Exercise goal: Please pick out every line in the items below that contains the word "reads" and copy each of those lines.

Data records:
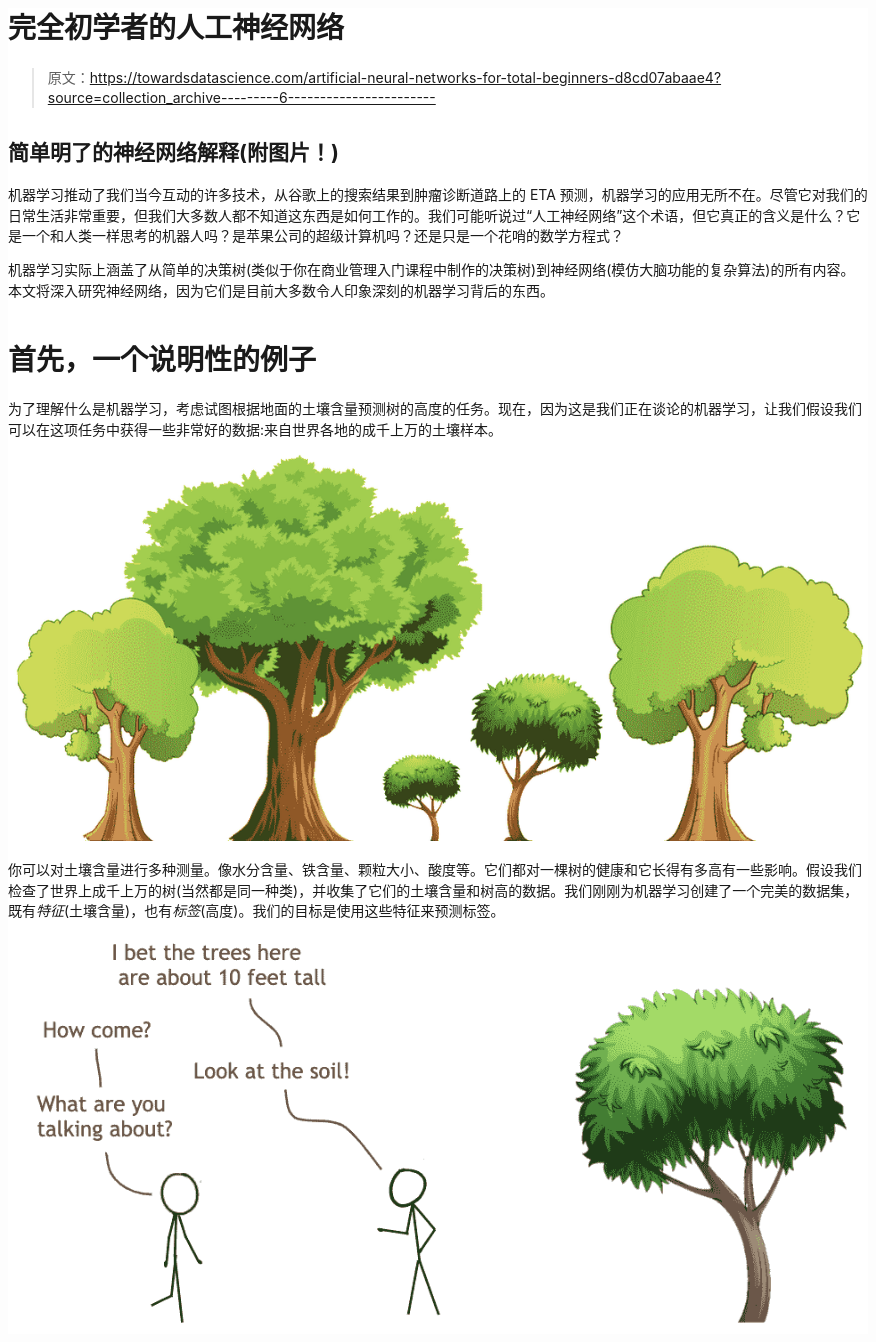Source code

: # 完全初学者的人工神经网络

> 原文：<https://towardsdatascience.com/artificial-neural-networks-for-total-beginners-d8cd07abaae4?source=collection_archive---------6----------------------->

## 简单明了的神经网络解释(附图片！)

机器学习推动了我们当今互动的许多技术，从谷歌上的搜索结果到肿瘤诊断道路上的 ETA 预测，机器学习的应用无所不在。尽管它对我们的日常生活非常重要，但我们大多数人都不知道这东西是如何工作的。我们可能听说过“人工神经网络”这个术语，但它真正的含义是什么？它是一个和人类一样思考的机器人吗？是苹果公司的超级计算机吗？还是只是一个花哨的数学方程式？

机器学习实际上涵盖了从简单的决策树(类似于你在商业管理入门课程中制作的决策树)到神经网络(模仿大脑功能的复杂算法)的所有内容。本文将深入研究神经网络，因为它们是目前大多数令人印象深刻的机器学习背后的东西。

# 首先，一个说明性的例子

为了理解什么是机器学习，考虑试图根据地面的土壤含量预测树的高度的任务。现在，因为这是我们正在谈论的机器学习，让我们假设我们可以在这项任务中获得一些非常好的数据:来自世界各地的成千上万的土壤样本。

![](img/f7d43bc5f02c0f0493bb2f2d3d6dd569.png)

你可以对土壤含量进行多种测量。像水分含量、铁含量、颗粒大小、酸度等。它们都对一棵树的健康和它长得有多高有一些影响。假设我们检查了世界上成千上万的树(当然都是同一种类)，并收集了它们的土壤含量和树高的数据。我们刚刚为机器学习创建了一个完美的数据集，既有*特征*(土壤含量)，也有*标签*(高度)。我们的目标是使用这些特征来预测标签。

![](img/5c8021e78f8b606ad51cd71df68fcce1.png)
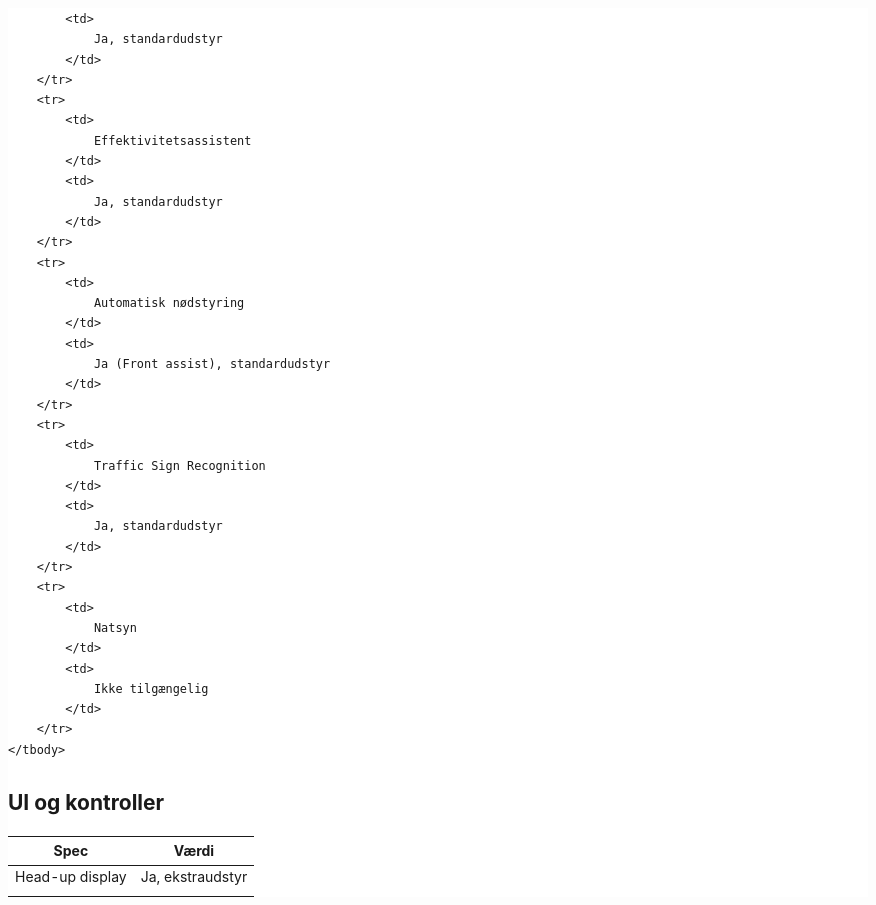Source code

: 			<td>
				Ja, standardudstyr
			</td>
		</tr>
		<tr>
			<td>
				Effektivitetsassistent
			</td>
			<td>
				Ja, standardudstyr
			</td>
		</tr>
		<tr>
			<td>
				Automatisk nødstyring
			</td>
			<td>
				Ja (Front assist), standardudstyr
			</td>
		</tr>
		<tr>
			<td>
				Traffic Sign Recognition
			</td>
			<td>
				Ja, standardudstyr
			</td>
		</tr>
		<tr>
			<td>
				Natsyn
			</td>
			<td>
				Ikke tilgængelig
			</td>
		</tr>
	</tbody>
</table>

## UI og kontroller

<table class="table table-striped border">
	<thead>
			<tr>
			<th>
				Spec
			</th>
			<th>
				Værdi
			</th>
			</tr>
	</thead>
	<tbody>
		<tr>
			<td>
				Head-up display
			</td>
			<td>
				Ja, ekstraudstyr
			</td>
		</tr>
		<tr>
			<td>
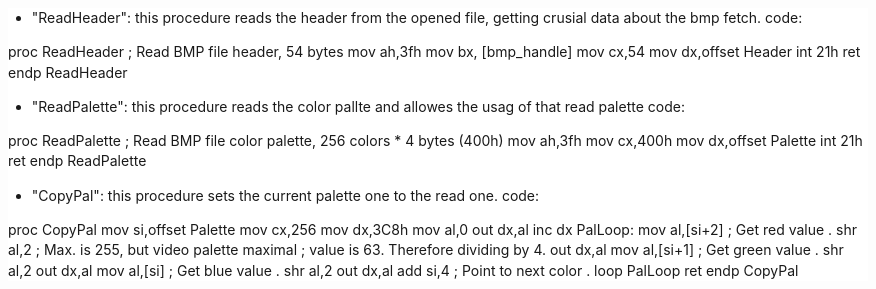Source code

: 
  - "ReadHeader":
  this procedure reads the header from the opened file, getting crusial data about the bmp fetch.
 code:
 
 proc ReadHeader
	; Read BMP file header, 54 bytes
	mov ah,3fh
	mov bx, [bmp_handle]
	mov cx,54
	mov dx,offset Header
	int 21h
	ret
endp ReadHeader

- "ReadPalette":
this procedure reads the color pallte and allowes the usag of that read palette
code:

proc ReadPalette
	; Read BMP file color palette, 256 colors * 4 bytes (400h)
	mov ah,3fh
	mov cx,400h
	mov dx,offset Palette
	int 21h
	ret
endp ReadPalette

- "CopyPal":
this procedure  sets the current palette one to the read one.
code:

proc CopyPal
	mov si,offset Palette
	mov cx,256
	mov dx,3C8h
	mov al,0
	out dx,al
	inc dx
	PalLoop:
	mov al,[si+2] ; Get red value .
	shr al,2 ; Max. is 255, but video palette maximal
	; value is 63. Therefore dividing by 4.
	out dx,al
	mov al,[si+1] ; Get green value .
	shr al,2
	out dx,al
	mov al,[si] ; Get blue value .
	shr al,2
	out dx,al
	add si,4 ; Point to next color .
	loop PalLoop
	ret
endp CopyPal
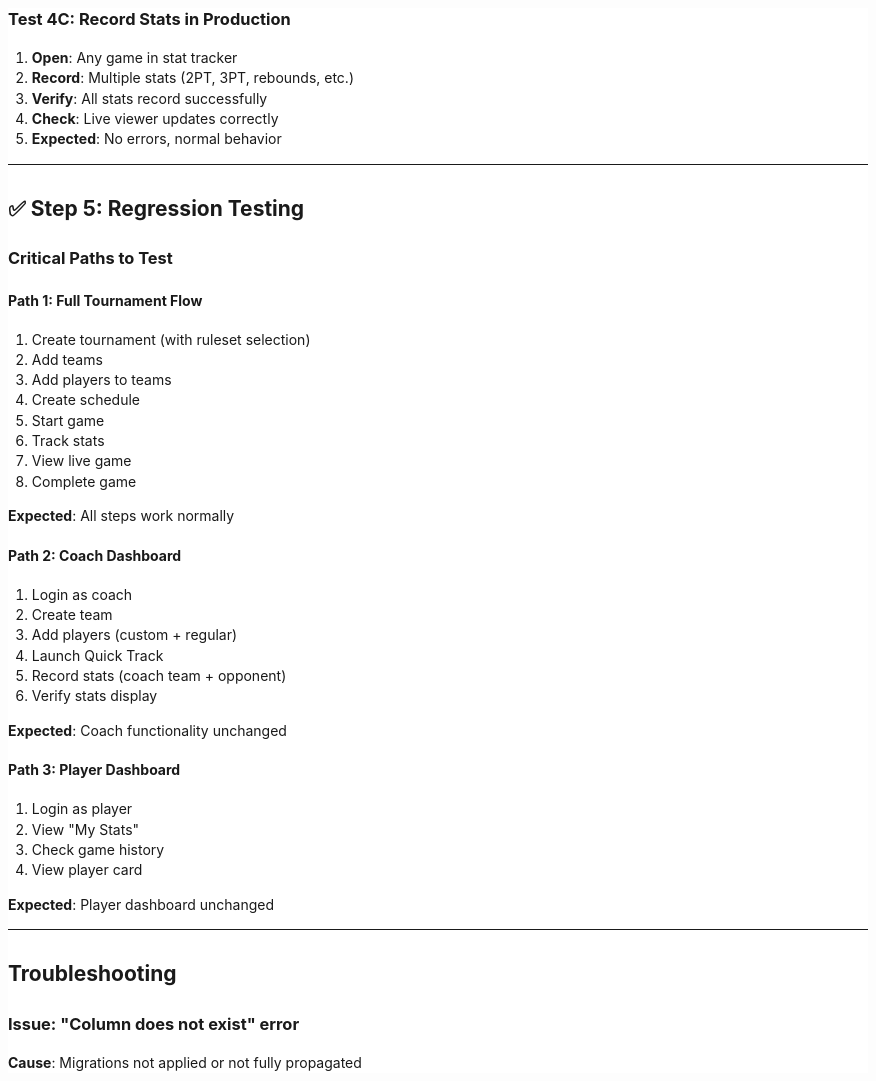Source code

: ### Test 4C: Record Stats in Production

1. **Open**: Any game in stat tracker
2. **Record**: Multiple stats (2PT, 3PT, rebounds, etc.)
3. **Verify**: All stats record successfully
4. **Check**: Live viewer updates correctly
5. **Expected**: No errors, normal behavior

---

## ✅ Step 5: Regression Testing

### Critical Paths to Test

#### Path 1: Full Tournament Flow
1. Create tournament (with ruleset selection)
2. Add teams
3. Add players to teams
4. Create schedule
5. Start game
6. Track stats
7. View live game
8. Complete game

**Expected**: All steps work normally

#### Path 2: Coach Dashboard
1. Login as coach
2. Create team
3. Add players (custom + regular)
4. Launch Quick Track
5. Record stats (coach team + opponent)
6. Verify stats display

**Expected**: Coach functionality unchanged

#### Path 3: Player Dashboard
1. Login as player
2. View "My Stats"
3. Check game history
4. View player card

**Expected**: Player dashboard unchanged

---

## Troubleshooting

### Issue: "Column does not exist" error

**Cause**: Migrations not applied or not fully propagated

Written response:
  this procedure reads the header from the opened file, getting crusial data about the bmp fetch.
this procedure reads the color pallte and allowes the usag of that read palette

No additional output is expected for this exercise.